━━━ Passage

Wednesday, July 17, 2013

Welcome Holley Trent Today

To get us started can you tell us a little about what you are working on or have coming out?

I’m in a rare gap between e-pub releases right now (they all seemed to clump on me in 2013), but my next release will be a self-published sensual romance called Shake Well. The story starts a series and is based on two novelettes I got rights back to and re-worked into one cohesive novel. Not too many authors get to call “do-over!” and go back and fix a series from the ground up, so I’m pleased as punch I can go back and set up the world-building the right way. When I started that series, I didn’t know it was going to be one!

Do you have any guilty pleasures?

Twitter. (*blush*)

How do you get yourself in the mood to write?

It’s not so much a mood as a must-do schedule item. I have a set word count I try to overshoot every day. If I don’t reach me, the guilt is…

Well, it affects my sleep, I’ll put it that way.

If someone hasn't read any of your work, what book would you recommend that they start with and why?

━━━━━━
━━━ Data segment

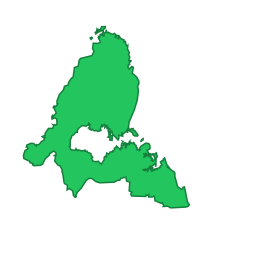 Sorsogon, Sorsogon, Philippines, rotated 203°
{"feature_id": "2640588B8238689001419", "entity_name": "Sorsogon", "entity_type": "district", "adm_level": 2, "iso_a3": "PHL", "parent_name": "Philippines", "parent_adm1": "Sorsogon", "projection": "natural_earth1", "projection_center": [123.949, 12.823], "detail": "fine", "context": "isolated", "style": "filled", "palette": "green", "viewbox_px": 256, "rotation_deg": 203, "n_neighbors": 0, "source": "geoboundaries", "source_scale": "gbopen_adm2", "svg_char_len": 5870}
<svg xmlns="http://www.w3.org/2000/svg" viewBox="0 0 256 256"><g transform="rotate(203 128 128)"><path d="M41.5,81.3L44.3,83.1L53.0,95.8L54.2,95.0L54.0,93.3L54.8,92.4L59.3,93.3L66.2,102.1L67.1,104.7L68.9,105.9L69.6,105.7L76.4,107.4L75.9,107.8L74.3,107.0L72.7,106.5L78.3,109.7L82.5,114.7L83.4,113.3L82.8,111.6L83.7,111.5L84.9,109.3L82.3,107.1L83.5,105.3L82.9,104.5L85.0,102.4L85.0,101.3L86.0,101.7L88.3,99.8L89.4,100.1L88.9,98.8L87.8,99.0L89.3,97.6L89.4,98.7L90.6,98.7L89.8,101.1L91.4,101.4L92.0,99.1L92.9,99.1L93.0,95.8L94.4,96.6L96.8,94.7L96.3,95.8L97.8,95.4L97.9,95.6L96.0,96.1L96.1,97.0L95.0,96.7L93.7,98.4L92.7,100.8L93.2,102.0L92.6,101.5L90.9,102.4L89.5,105.3L88.0,104.5L87.6,103.2L87.5,103.9L90.4,111.4L89.8,113.1L92.3,116.1L93.3,114.3L95.2,113.9L95.7,112.5L93.9,113.1L91.0,110.3L92.1,107.1L93.8,107.5L93.1,108.2L93.7,109.6L94.6,109.2L96.1,111.1L96.0,110.0L100.5,110.3L100.7,108.4L102.4,106.9L101.4,109.7L104.2,110.4L102.3,110.5L101.8,112.1L101.6,110.7L100.5,111.6L99.9,110.7L98.7,111.7L98.0,111.1L96.5,113.0L98.8,112.8L101.7,114.9L99.6,117.5L101.2,120.7L102.8,121.8L105.7,121.0L108.9,116.5L109.4,112.9L109.1,112.4L109.2,113.4L108.5,112.8L108.2,113.6L108.5,111.8L111.4,111.6L111.5,113.1L113.4,114.0L113.6,115.1L115.7,115.4L116.0,116.4L117.3,116.8L117.9,115.4L119.8,115.8L120.4,113.0L121.7,113.2L122.4,111.6L122.1,109.1L123.0,109.1L122.8,110.2L124.0,111.6L123.1,113.3L125.3,113.2L125.7,110.4L127.0,109.0L125.7,107.1L126.8,107.2L126.5,105.1L131.6,106.9L131.5,105.4L132.6,104.1L131.9,103.9L132.2,101.7L133.1,101.3L132.6,100.1L135.0,99.1L135.5,96.4L137.8,96.6L137.2,93.3L135.8,93.2L138.0,92.9L138.5,91.5L137.5,89.5L138.5,84.1L142.6,85.8L144.1,84.5L147.5,83.8L149.6,85.8L149.1,87.4L151.5,88.4L152.0,89.9L156.4,90.0L156.7,90.7L158.5,89.8L158.9,90.8L161.4,88.9L164.9,88.5L165.5,87.5L167.8,88.7L167.6,87.2L168.4,86.6L172.1,85.7L174.8,88.2L174.1,88.8L176.3,93.7L176.6,99.1L175.2,100.7L174.5,103.5L173.0,104.2L173.7,106.3L173.1,109.0L171.2,112.3L167.5,113.2L165.7,115.3L166.0,117.1L164.1,116.2L164.9,115.6L163.7,113.9L164.2,112.8L162.3,113.3L163.3,112.5L163.3,112.0L160.8,111.7L160.4,112.9L158.0,112.2L155.8,113.5L154.5,113.0L152.2,114.9L152.0,115.4L152.9,115.2L153.4,120.8L152.5,120.6L152.1,118.7L151.2,122.0L150.2,121.8L149.5,119.4L148.5,121.9L147.2,119.5L146.5,120.7L145.4,118.4L145.0,119.8L144.0,120.0L142.2,118.0L141.3,118.4L140.4,116.6L132.5,113.1L132.5,115.5L133.7,117.7L129.6,118.4L130.3,119.6L131.1,119.3L131.6,121.1L129.9,121.0L128.6,123.9L126.9,124.0L128.3,125.7L128.0,126.8L127.1,125.1L125.6,126.6L127.9,128.9L129.3,133.9L129.3,147.2L130.3,156.9L133.0,166.6L135.5,170.2L135.4,172.6L135.9,172.5L135.3,172.7L136.3,175.3L139.9,178.3L145.5,180.1L146.7,185.9L148.6,186.1L149.8,182.8L151.8,183.8L152.3,186.2L151.3,187.1L152.6,189.3L151.5,190.1L151.5,191.1L153.8,190.6L154.0,193.9L156.0,195.5L156.2,197.9L159.2,200.3L160.5,204.0L160.8,203.2L162.2,203.7L164.2,206.6L165.4,205.7L166.0,207.5L169.6,207.5L171.7,208.9L171.6,206.9L171.9,207.2L171.9,206.8L172.1,206.7L172.3,206.7L171.8,207.3L172.7,209.4L174.3,209.0L175.2,205.7L175.4,208.9L177.2,209.9L179.3,207.9L183.5,208.4L184.7,207.7L186.1,209.1L186.1,206.9L187.0,206.1L186.2,203.9L186.9,203.7L186.6,203.6L186.4,203.3L186.4,203.2L188.1,203.2L188.3,204.5L190.2,203.2L189.5,200.2L190.0,198.9L187.3,196.8L187.2,195.7L189.0,194.0L193.1,192.5L191.6,187.2L189.4,185.5L189.4,180.6L199.0,173.4L199.4,171.2L198.0,165.3L200.9,162.8L198.4,153.3L199.6,151.6L200.5,146.8L199.8,144.3L202.8,141.6L202.3,137.8L204.2,132.0L204.0,125.4L203.1,123.1L202.7,122.6L202.6,123.0L202.1,122.9L202.5,120.6L204.1,117.5L199.9,113.8L201.1,110.3L202.4,110.4L202.5,108.2L201.3,106.5L200.5,107.7L201.2,108.6L197.1,108.5L194.9,103.9L195.7,102.5L198.3,101.8L197.3,101.4L197.2,98.3L201.1,96.5L202.2,90.7L201.4,89.0L203.7,86.6L202.1,86.0L200.7,86.9L200.8,83.7L202.5,81.6L203.2,78.6L204.4,77.1L205.7,77.0L205.6,75.6L208.6,76.9L211.2,76.1L214.5,72.8L214.1,70.8L213.3,71.2L212.0,69.9L214.0,67.0L213.6,62.1L212.0,59.2L205.4,58.9L204.7,57.8L201.5,58.1L201.4,56.7L199.7,56.6L194.1,59.4L192.5,61.3L192.2,67.4L189.7,72.4L190.1,73.7L187.3,77.8L184.7,77.0L183.7,75.2L185.1,73.9L183.7,73.7L182.5,68.8L177.6,66.4L175.7,66.6L172.0,63.4L171.8,61.9L170.3,60.7L165.7,53.0L164.6,52.0L161.5,51.8L159.8,47.2L158.6,49.2L155.5,48.9L154.0,48.1L151.9,44.6L149.6,43.5L148.8,44.6L149.6,45.3L149.5,49.2L147.5,54.4L146.0,63.4L144.3,66.3L141.5,67.4L136.5,66.1L132.6,66.5L119.6,72.7L117.2,75.7L115.2,76.8L114.9,78.9L110.8,81.9L108.5,78.5L105.2,78.9L102.4,70.6L99.3,70.4L99.7,68.4L98.2,66.8L84.9,71.9L85.3,73.3L83.7,73.6L83.0,74.8L82.0,72.6L78.6,74.0L77.9,75.3L76.8,75.2L74.8,71.6L67.8,71.6L67.3,72.5L64.8,70.6L64.9,69.5L61.0,71.5L57.4,71.2L43.9,77.8L42.0,79.5L41.5,81.3ZM118.7,123.3L116.1,124.3L116.0,125.4L120.6,128.2L122.5,128.3L123.0,129.5L124.9,128.6L124.7,125.6L122.3,125.7L120.6,123.7L118.7,123.3ZM193.6,205.3L191.7,205.5L192.1,207.0L191.4,207.8L190.5,206.8L189.5,207.5L188.1,211.2L188.5,212.5L191.9,210.9L191.8,207.6L194.0,207.1L193.6,205.3ZM140.1,109.8L137.8,110.4L139.4,114.9L140.5,114.0L142.3,115.5L143.3,115.1L142.3,113.0L142.9,111.8L140.6,112.2L140.1,109.8ZM194.4,202.0L193.0,204.4L194.0,204.6L194.4,206.0L195.1,206.7L194.7,204.5L195.5,203.1L194.4,202.0ZM198.0,196.1L196.6,195.1L196.5,195.5L196.1,196.3L196.3,197.2L197.1,197.3L198.0,196.1ZM143.9,116.0L142.3,116.6L142.5,117.4L143.5,116.8L143.6,117.9L144.9,117.8L143.9,116.0ZM109.9,124.1L110.8,122.9L111.1,120.2L109.5,123.1L109.9,124.1ZM204.8,117.8L203.7,118.3L204.2,119.5L204.8,119.1L204.8,117.8ZM188.5,205.7L187.6,205.9L188.2,206.9L188.5,205.7ZM127.7,111.6L127.6,110.8L127.0,111.7L127.7,111.6ZM127.2,113.3L126.6,113.6L127.7,113.6L127.2,113.3ZM121.3,114.1L120.6,113.5L121.1,114.2L121.5,115.1L121.3,114.1ZM190.6,200.7L190.1,200.2L190.2,200.7L190.6,200.7L190.6,200.7ZM190.7,199.7L190.2,199.3L190.4,200.0L190.7,199.7ZM121.4,115.9L121.1,115.7L121.2,116.4L121.4,115.9Z" fill="#22c55e" stroke="#15803d" stroke-width="1.5"/></g></svg>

━━━━━━

Things to do:
a: Please say whether each statement agrees with the Holley Trent interview, giving yes or no and quoting the deciding words: (i) Trent's next release will be a self-published sensual romance. (ii) Trent names reading as a guilty pleasure. (iii) Trent waits for the right mood before writing.
b: Carry on with the Holley Trent interview from its last line.

Results of the tasks:
a:
(i) Yes: "my next release will be a self-published sensual romance called Shake Well"
(ii) No: "Twitter."
(iii) No: "It’s not so much a mood as a must-do schedule item."

b:
Probably my chick-litty novelette Her Resident Jester. It’s a great introduction to my sense of humor, which can be pretty snarky. If sarcasm in books goes over your head, you may want to give my stuff a wide berth! (I hate saying that, but it’s true—without that sarcasm antennae activated, the dialogue sometimes reads as far more flat than it actually is.)

My least sarcastic book is probably Saint and Scholar [July 1, Lyrical Press], and it’s arguably my most sensual one. Has a lot of chemistry, but only a teensy weensy bit of sex.



Where do you find the inspirations for your stories?

Crazy dreams and an overactive muse. I don’t write down everything they stream into my head, but a good portion of it is workable. Last night I had a dream about being a zombie wrangler. I won’t be writing that story.

At least, I don’t think…

Are your characters able to love or do they need to be taught?

Do you have a book that was easiest to write or one that was the hardest?

Calculated Exposure (an erotic romance coming this fall from Lyrical Press) was the book that felt like it was stuck in an endless loop of revisions. Love the final product, though.

Easiest? Probably my sassy paranormal romance A Demon in Waiting. I wrote that book like a woman possessed.

What is coming up from you in 2013? Anything you want to tease us with?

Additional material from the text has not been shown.